State of New York Supreme Court, Appellate Division Third Judicial Department


July 23, 2009

THE PEOPLE OF THE STATE OF NEW YORK, RESPONDENT,
v.
ISRAEL LOPEZ-AGUILAR, APPELLANT.

The opinion of the court was delivered by: Cardona, P.J.

MEMORANDUM AND ORDER

Calendar Date: June 3, 2009

Before: Cardona, P.J., Spain, Rose, Kane and Garry, JJ.

Appeal from a judgment of the County Court of Chemung County (Hayden, J.), rendered August 11, 2006, upon a verdict convicting defendant of the crimes of rape in the first degree and sexual abuse in the first degree.

Following a jury trial, defendant was convicted of rape in the first degree and sexual abuse in the first degree as charged in counts 1 and 3 of a four-count indictment. He was sentenced to maximum concurrent prison terms of 25 years and seven years, respectively, followed by five years of postrelease supervision.

Initially, defendant contends that the verdict is against the weight of the evidence. When a different verdict based upon the proof would not be unreasonable, we "must weigh conflicting testimony, review any rational inferences that may be drawn from the evidence, and evaluate the strength of such conclusions" (People v Danielson, 9 NY3d 342, 348 [2007]; see People v Bleakley, 69 NY2d 490, 495 [1987]). In reviewing the evidence, we accord great deference to the jury's credibility determinations given its opportunity to hear the testimony and observe the witnesses' demeanor (see People v Bleakley, 69 NY2d at 495).

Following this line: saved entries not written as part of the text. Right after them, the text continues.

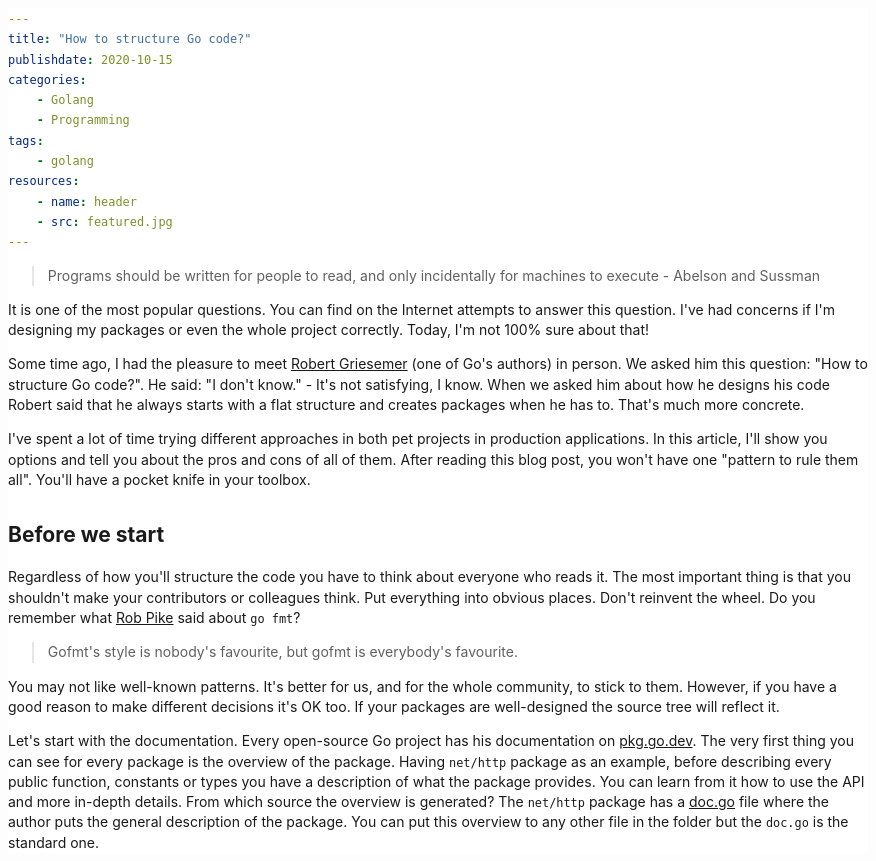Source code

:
 ```yaml
---
title: "How to structure Go code?"
publishdate: 2020-10-15
categories:
    - Golang
    - Programming
tags:
    - golang
resources:
    - name: header
    - src: featured.jpg
---
```


> Programs should be written for people to read, and only incidentally for machines to execute - Abelson and Sussman

It is one of the most popular questions. You can find on the Internet attempts to answer this question. I've had concerns if I'm designing my packages or even the whole project correctly. Today, I'm not 100% sure about that! 

Some time ago, I had the pleasure to meet [Robert Griesemer](https://en.wikipedia.org/wiki/Robert_Griesemer) (one of Go's authors) in person. We asked him this question: "How to structure Go code?". He said: "I don't know." - It's not satisfying, I know. When we asked him about how he designs his code Robert said that he always starts with a flat structure and creates packages when he has to. That's much more concrete.

I've spent a lot of time trying different approaches in both pet projects in production applications. In this article, I'll show you options and tell you about the pros and cons of all of them. After reading this blog post, you won't have one "pattern to rule them all". You'll have a pocket knife in your toolbox.

## Before we start

Regardless of how you'll structure the code you have to think about everyone who reads it. The most important thing is that you shouldn't make your contributors or colleagues think. Put everything into obvious places. Don't reinvent the wheel. Do you remember what [Rob Pike](https://www.youtube.com/watch?v=PAAkCSZUG1c) said about `go fmt`?

> Gofmt's style is nobody's favourite, but gofmt is everybody's favourite.

You may not like well-known patterns. It's better for us, and for the whole community, to stick to them. However, if you have a good reason to make different decisions it's OK too. If your packages are well-designed the source tree will reflect it.

Let's start with the documentation. Every open-source Go project has his documentation on [pkg.go.dev](https://pkg.go.dev/). The very first thing you can see for every package is the overview of the package. Having `net/http` package as an example, before describing every public function, constants or types you have a description of what the package provides. You can learn from it how to use the API and more in-depth details. From which source the overview is generated? The `net/http` package has a [doc.go](https://github.com/golang/go/blob/master/src/net/http/doc.go) file where the author puts the general description of the package. You can put this overview to any other file in the folder but the `doc.go` is the standard one.
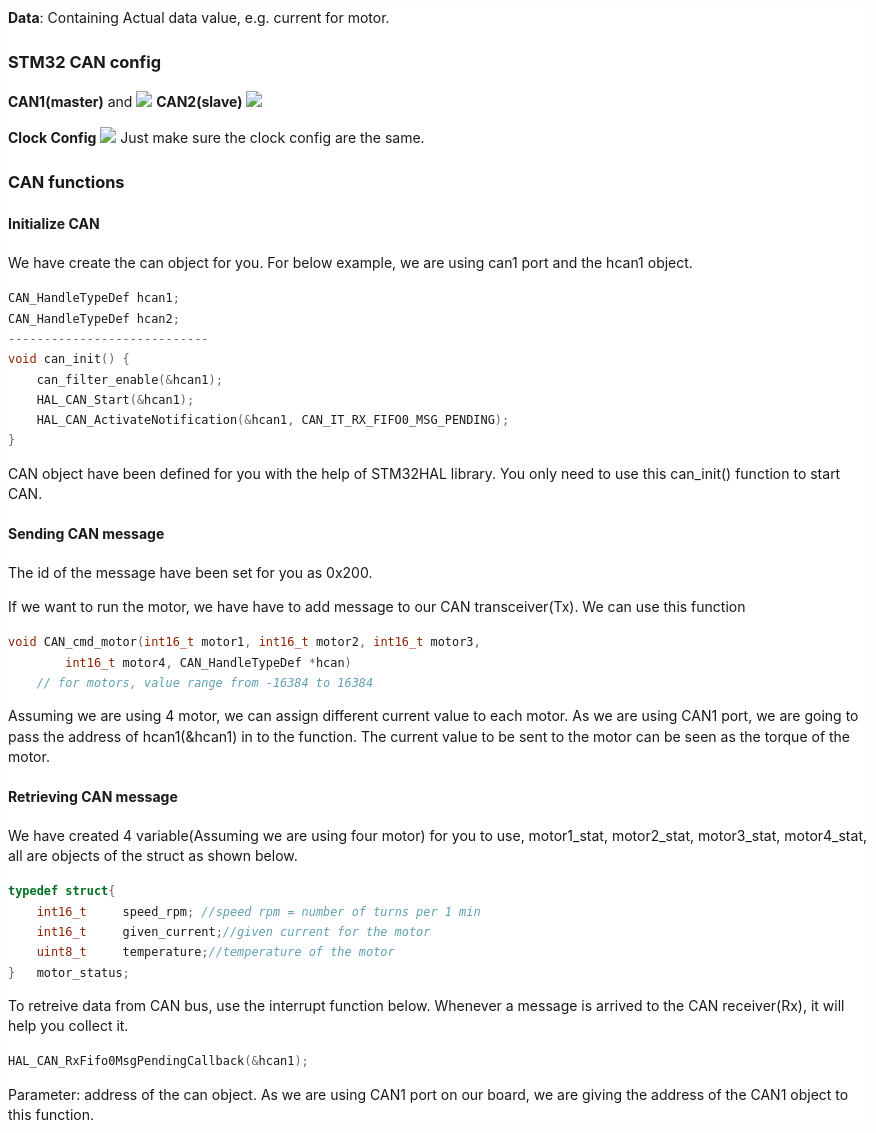 **Data**: Containing Actual data value, e.g. current for motor.


### STM32 CAN config
**CAN1(master)** and
![](https://i.imgur.com/lKbY7qi.png) 
**CAN2(slave)**
![](https://i.imgur.com/twTFcth.png)

**Clock Config**
![](https://i.imgur.com/Edq20yk.png)
Just make sure the clock config are the same.
### CAN functions
#### Initialize CAN
We have create the can object for you. For below example, we are using can1 port and the hcan1 object.
```c
CAN_HandleTypeDef hcan1;
CAN_HandleTypeDef hcan2;
----------------------------
void can_init() {
	can_filter_enable(&hcan1);
	HAL_CAN_Start(&hcan1);
	HAL_CAN_ActivateNotification(&hcan1, CAN_IT_RX_FIFO0_MSG_PENDING);
}
```
CAN object have been defined for you with the help of STM32HAL library. You only need to use this can_init() function to start CAN.

#### Sending CAN message
The id of the message have been set for you as 0x200.

If we want to run the motor, we have have to add message to our CAN transceiver(Tx). We can use this function
```c
void CAN_cmd_motor(int16_t motor1, int16_t motor2, int16_t motor3,
		int16_t motor4, CAN_HandleTypeDef *hcan)
    // for motors, value range from -16384 to 16384
```
Assuming we are using 4 motor, we can assign different current value to each motor. As we are using CAN1 port, we are going to pass the address of hcan1(&hcan1) in to the function. The current value to be sent to the motor can be seen as the torque of the motor.
#### Retrieving CAN message
We have created 4 variable(Assuming we are using four motor) for you to use, 
motor1_stat, motor2_stat, motor3_stat, motor4_stat, all are objects of the struct as shown below.
```c
typedef struct{
    int16_t     speed_rpm; //speed rpm = number of turns per 1 min
    int16_t     given_current;//given current for the motor
    uint8_t     temperature;//temperature of the motor
}   motor_status;
```
To retreive data from CAN bus, use the interrupt function below. Whenever a message is arrived to the CAN receiver(Rx), it will help you collect it.
```c
HAL_CAN_RxFifo0MsgPendingCallback(&hcan1);
```
Parameter: address of the can object. 
As we are using CAN1 port on our board, we are giving the address of the CAN1 object to this function.
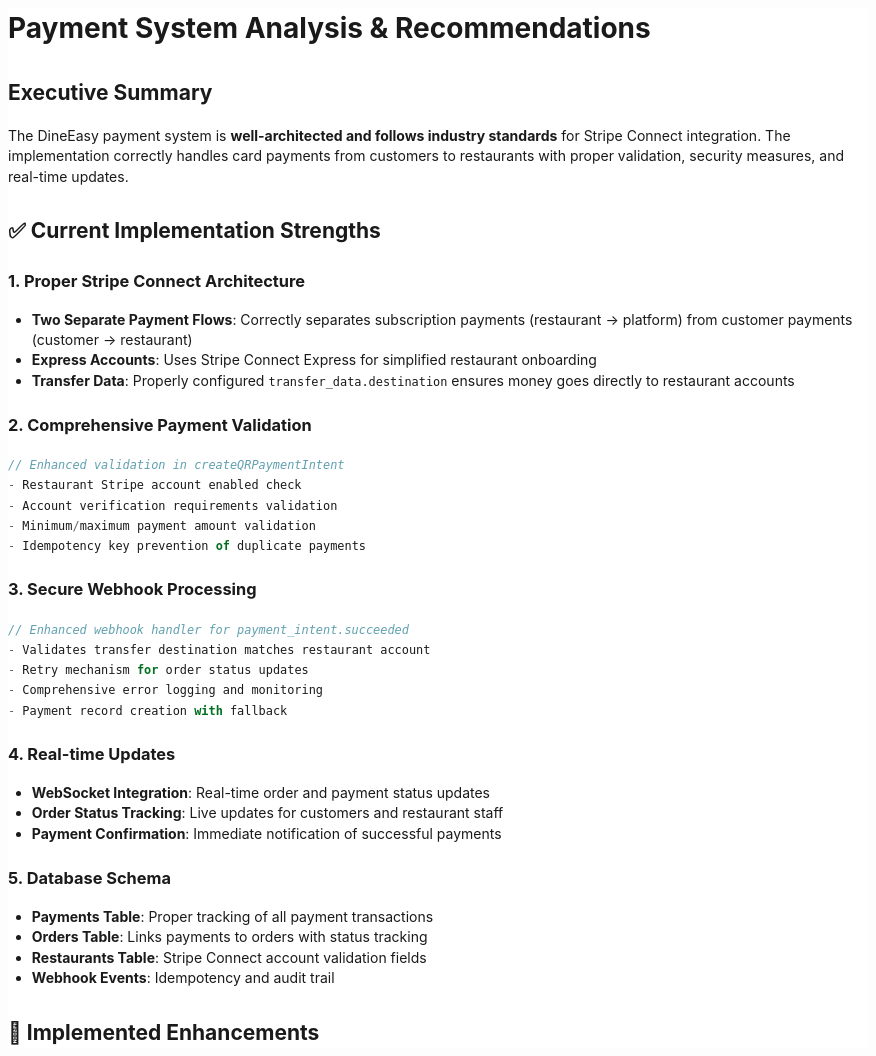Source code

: # Payment System Analysis & Recommendations

## Executive Summary

The DineEasy payment system is **well-architected and follows industry standards** for Stripe Connect integration. The implementation correctly handles card payments from customers to restaurants with proper validation, security measures, and real-time updates.

## ✅ **Current Implementation Strengths**

### **1. Proper Stripe Connect Architecture**
- **Two Separate Payment Flows**: Correctly separates subscription payments (restaurant → platform) from customer payments (customer → restaurant)
- **Express Accounts**: Uses Stripe Connect Express for simplified restaurant onboarding
- **Transfer Data**: Properly configured `transfer_data.destination` ensures money goes directly to restaurant accounts

### **2. Comprehensive Payment Validation**
```typescript
// Enhanced validation in createQRPaymentIntent
- Restaurant Stripe account enabled check
- Account verification requirements validation
- Minimum/maximum payment amount validation
- Idempotency key prevention of duplicate payments
```

### **3. Secure Webhook Processing**
```typescript
// Enhanced webhook handler for payment_intent.succeeded
- Validates transfer destination matches restaurant account
- Retry mechanism for order status updates
- Comprehensive error logging and monitoring
- Payment record creation with fallback
```

### **4. Real-time Updates**
- **WebSocket Integration**: Real-time order and payment status updates
- **Order Status Tracking**: Live updates for customers and restaurant staff
- **Payment Confirmation**: Immediate notification of successful payments

### **5. Database Schema**
- **Payments Table**: Proper tracking of all payment transactions
- **Orders Table**: Links payments to orders with status tracking
- **Restaurants Table**: Stripe Connect account validation fields
- **Webhook Events**: Idempotency and audit trail

## 🔧 **Implemented Enhancements**
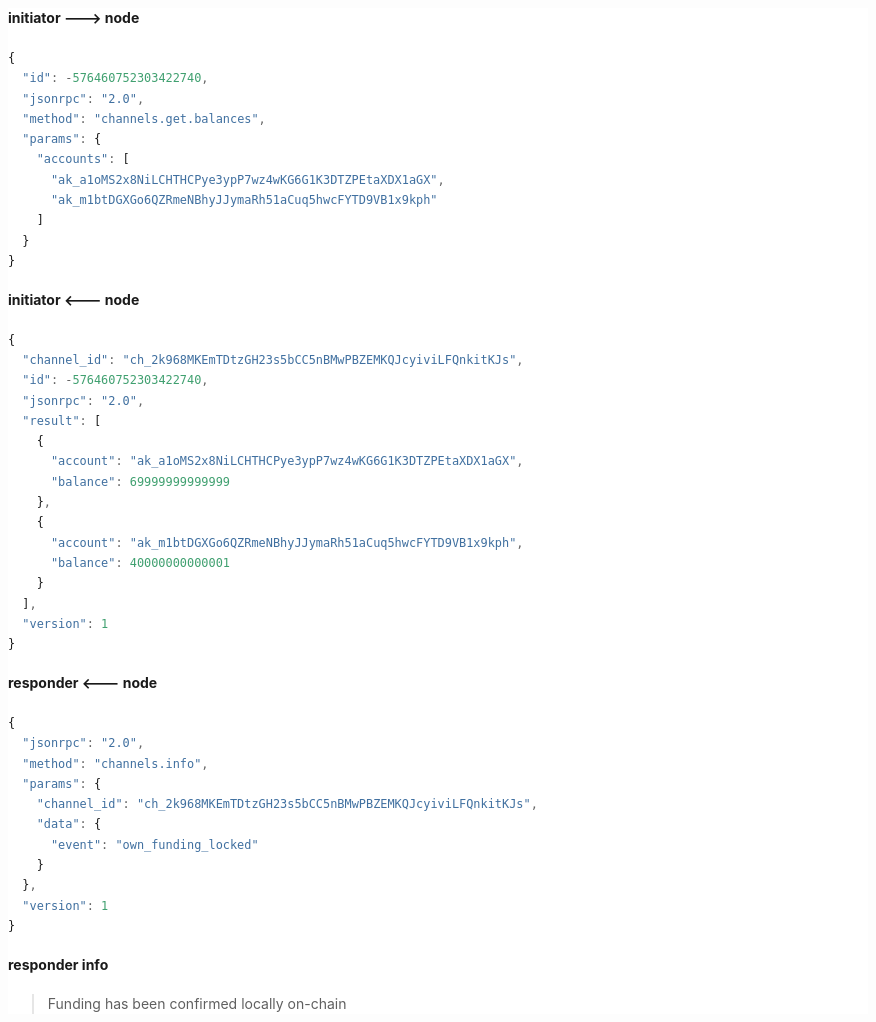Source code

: #### initiator ---> node
```javascript
{
  "id": -576460752303422740,
  "jsonrpc": "2.0",
  "method": "channels.get.balances",
  "params": {
    "accounts": [
      "ak_a1oMS2x8NiLCHTHCPye3ypP7wz4wKG6G1K3DTZPEtaXDX1aGX",
      "ak_m1btDGXGo6QZRmeNBhyJJymaRh51aCuq5hwcFYTD9VB1x9kph"
    ]
  }
}
```

#### initiator <--- node
```javascript
{
  "channel_id": "ch_2k968MKEmTDtzGH23s5bCC5nBMwPBZEMKQJcyiviLFQnkitKJs",
  "id": -576460752303422740,
  "jsonrpc": "2.0",
  "result": [
    {
      "account": "ak_a1oMS2x8NiLCHTHCPye3ypP7wz4wKG6G1K3DTZPEtaXDX1aGX",
      "balance": 69999999999999
    },
    {
      "account": "ak_m1btDGXGo6QZRmeNBhyJJymaRh51aCuq5hwcFYTD9VB1x9kph",
      "balance": 40000000000001
    }
  ],
  "version": 1
}
```

#### responder <--- node
```javascript
{
  "jsonrpc": "2.0",
  "method": "channels.info",
  "params": {
    "channel_id": "ch_2k968MKEmTDtzGH23s5bCC5nBMwPBZEMKQJcyiviLFQnkitKJs",
    "data": {
      "event": "own_funding_locked"
    }
  },
  "version": 1
}
```

#### responder info
> Funding has been confirmed locally on-chain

Here, the victim, a 63-year-old woman, testified that on the night of the alleged incidents the 34-year-old defendant, who was living in the basement of her home, came upstairs to obtain some beer. When the victim objected, defendant pushed her towards the basement and began pulling her down the stairs. He then blocked her from leaving, pulled off her pants and "pressed [her] down on the floor." The victim stated that defendant, who was then naked, began fondling her and penetrated her vagina with his penis. According to the victim, during the struggle she scratched defendant's back and stomach. The victim then testified that defendant later came upstairs, held her down, pressing on her right breast, and again fondled her and penetrated her vagina.

The registered nurse who assisted in the treatment of the victim at the hospital testified that the examination revealed multiple small tears in the vaginal mucosa, vaginal bruising, bloody fluid and redness, as well as tenderness under the victim's right breast. Furthermore, a forensic scientist testified that the fingernail scrapings collected from the victim during that medical examination contained a significant amount of defendant's DNA.

Although defendant offered different versions of what occurred, testifying that the sexual encounter was consensual, the conflicting testimony presented credibility issues for the jury to resolve (see People v Rosa, 57 AD3d 1018, 1019 [2008], lv denied 12 NY3d 762 [2009]). Furthermore, contrary to defendant's contention, we discern nothing in the testimony and evidence presented that would render the victim's testimony incredible as a matter of law (see People v Miles, 61 AD3d 1118, 1119 [2009]; People v Campbell, 17 AD3d 925, 926 [2005], lv denied 5 NY3d 760 [2005]). Viewing the evidence in a neutral light and considering the elements of the charged crimes, we conclude that the verdict is supported by the weight of the evidence (see People v Bleakley, 69 NY2d at 495).

Defendant's contention that he was denied the effective assistance of counsel is also without merit. Viewed in totality at the time of representation, the record demonstrates that defendant received meaningful representation (see People v Benevento, 91 NY2d 708, 712 [1998]; People v Chatham, 55 AD3d 1045, 1046-1047 [2008]).

Finally, there is no basis for defendant's contention that the sentence imposed is punishment for asserting his right to trial and, under the circumstances herein, we are unpersuaded that the sentence imposed was harsh and excessive.

Spain, Rose, Kane and Garry, JJ., concur.

ORDERED that the judgment is affirmed.